>> start PROVIDED RECORDS

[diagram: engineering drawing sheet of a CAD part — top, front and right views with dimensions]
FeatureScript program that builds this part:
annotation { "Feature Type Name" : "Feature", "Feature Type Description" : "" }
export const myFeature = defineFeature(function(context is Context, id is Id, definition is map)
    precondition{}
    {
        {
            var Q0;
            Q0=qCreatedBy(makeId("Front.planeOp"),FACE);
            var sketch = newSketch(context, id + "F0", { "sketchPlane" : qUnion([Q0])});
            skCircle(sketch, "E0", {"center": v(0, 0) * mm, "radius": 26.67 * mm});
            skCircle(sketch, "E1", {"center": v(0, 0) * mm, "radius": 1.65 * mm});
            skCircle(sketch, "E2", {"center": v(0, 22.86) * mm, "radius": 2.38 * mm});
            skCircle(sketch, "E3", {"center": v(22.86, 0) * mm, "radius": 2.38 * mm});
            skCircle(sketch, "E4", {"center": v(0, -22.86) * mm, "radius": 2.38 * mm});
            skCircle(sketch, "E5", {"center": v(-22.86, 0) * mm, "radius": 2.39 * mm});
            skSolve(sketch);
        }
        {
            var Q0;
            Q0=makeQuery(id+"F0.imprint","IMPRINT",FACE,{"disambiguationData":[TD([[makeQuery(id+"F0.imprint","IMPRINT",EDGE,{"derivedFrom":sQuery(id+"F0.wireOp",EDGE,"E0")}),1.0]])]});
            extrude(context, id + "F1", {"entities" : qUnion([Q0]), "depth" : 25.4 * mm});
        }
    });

>> end PROVIDED RECORDS

### WRITTEN PROBLEM:
Identify each line of the entries above that contains the string "skCircle", and copy those lines. Matching is case-sensitive.

### SOLUTION TO THIS EXERCISE:
            skCircle(sketch, "E0", {"center": v(0, 0) * mm, "radius": 26.67 * mm});
            skCircle(sketch, "E1", {"center": v(0, 0) * mm, "radius": 1.65 * mm});
            skCircle(sketch, "E2", {"center": v(0, 22.86) * mm, "radius": 2.38 * mm});
            skCircle(sketch, "E3", {"center": v(22.86, 0) * mm, "radius": 2.38 * mm});
            skCircle(sketch, "E4", {"center": v(0, -22.86) * mm, "radius": 2.38 * mm});
            skCircle(sketch, "E5", {"center": v(-22.86, 0) * mm, "radius": 2.39 * mm});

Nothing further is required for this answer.